* _Work to complete_
a) Translate this sentence from the transformer cooling write-up into Spanish: "The output directly controls Fan 1 speed."
b) Continue the transformer cooling write-up, picking up after its final sentence about the --fast flag.

* _Source extract_
**********
Step 2: Watchdog — If the temperature register does not change for 10 consecutive cycles, something is wrong (Python crashed or network died). The PLC forces safe state: all fans ON at 100%, critical alarm active. Better to waste electricity than to lose a $5 million transformer.

Step 3: Rate-of-Rise — If temperature jumps more than 3°C in one second, fire an early warning alarm. This catches sudden faults before the temperature hits critical.

Step 4: PID Controller —

Error = Core_Temp - 72.0    // setpoint is 72°C
Integral += Error            // accumulated error (clamped 0-500)
Derivative = Error - Prev_Error
Output = Kp×Error + Ki×Integral + Kd×Derivative
Cooling_Effort = CLAMP(Output, 0, 100)

The output directly controls Fan 1 speed. If PID says 45%, the fan runs at 45% speed.

Step 5: Staged Fans —
• Fan 1: Activates when PID output > 5%. Speed = PID output. Turns off below 2% (hysteresis to prevent rapid on/off).
• Fan 2: Backup layer. Hard ON at 90°C, hard OFF at 85°C. If PID alone cannot keep up, this one joins the fight.
• Critical Alarm: Latches at 105°C. Only resets manually when temp drops below 80°C. This prevents operators from just clearing the alarm without fixing the problem.

Offline Mode

Not everyone has CODESYS installed on their machine. So I added an offline mode where Python emulates the PID controller locally:

python digital_twin.py runaway --offline --fast

The --offline flag runs a Python replica of the PLC PID logic. The --fast flag removes real-time delay and runs the simulation as fast as the CPU allows. In about 2 seconds you get 300 seconds of simulated data.
**********
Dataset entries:
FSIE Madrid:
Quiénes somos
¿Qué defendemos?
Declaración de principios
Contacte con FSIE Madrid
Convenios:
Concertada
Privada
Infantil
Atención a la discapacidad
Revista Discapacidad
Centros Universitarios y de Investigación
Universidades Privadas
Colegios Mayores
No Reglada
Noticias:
**********
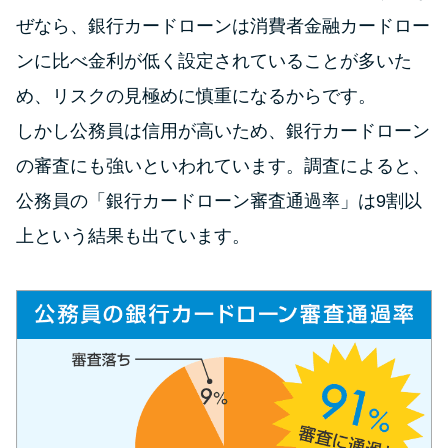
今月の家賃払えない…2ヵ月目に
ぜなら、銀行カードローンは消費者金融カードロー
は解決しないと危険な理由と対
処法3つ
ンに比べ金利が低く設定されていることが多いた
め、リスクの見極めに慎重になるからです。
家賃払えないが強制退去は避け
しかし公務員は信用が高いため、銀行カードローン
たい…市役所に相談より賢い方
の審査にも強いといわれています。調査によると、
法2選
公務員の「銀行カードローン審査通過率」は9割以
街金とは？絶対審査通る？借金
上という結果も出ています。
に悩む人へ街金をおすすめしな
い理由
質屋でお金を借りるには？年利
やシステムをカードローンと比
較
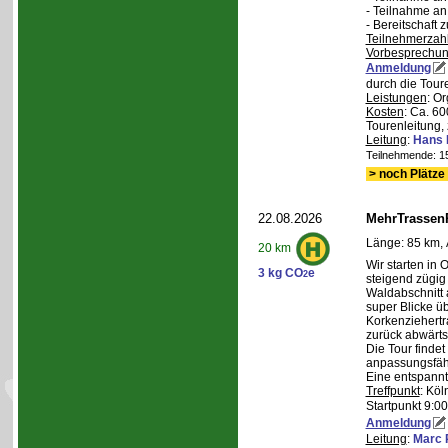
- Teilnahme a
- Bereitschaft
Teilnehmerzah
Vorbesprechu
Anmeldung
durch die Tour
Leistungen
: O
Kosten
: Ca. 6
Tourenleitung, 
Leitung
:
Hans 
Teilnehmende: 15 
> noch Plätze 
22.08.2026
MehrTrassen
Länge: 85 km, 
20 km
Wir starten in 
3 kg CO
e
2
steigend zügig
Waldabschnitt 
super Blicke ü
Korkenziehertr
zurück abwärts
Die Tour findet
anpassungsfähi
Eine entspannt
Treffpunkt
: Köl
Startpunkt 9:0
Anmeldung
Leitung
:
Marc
**********
* _Answers by item_
a) La salida controla directamente la velocidad del ventilador 1.

b)
Live Dashboard

The old version only had Power BI for visualization. Now there is a real-time matplotlib dashboard with 4 panels:

Temperatures — oil (red), winding (orange), ambient (blue) curves
Load profile — grid demand percentage over time
Cooling status — fan speed bar, fan 1/2 state indicators
Alarms — critical alarm, rate-of-rise warning

Run it in a second terminal while the simulation is active:

python live_dashboard.py

And for after the run finishes, there is a post-run analysis script that calculates:

Peak oil & winding temperatures
Thermal time constants
Energy balance (heat generated vs removed)
Cooling effectiveness
6-panel summary figure

The Proof: PID vs Bang-Bang

In the runaway scenario (sustained 120%+ load), the PID controller ramps Fan 1 from 0% to ~55% speed and stabilizes oil temperature at ~77°C — well below the 105°C critical threshold.

The old Bang-Bang controller would have produced oscillating sawtooth waves, bouncing between 70°C and 75°C with fans violently switching on and off. The PID gives smooth, proportional control — exactly what you want in a real substation.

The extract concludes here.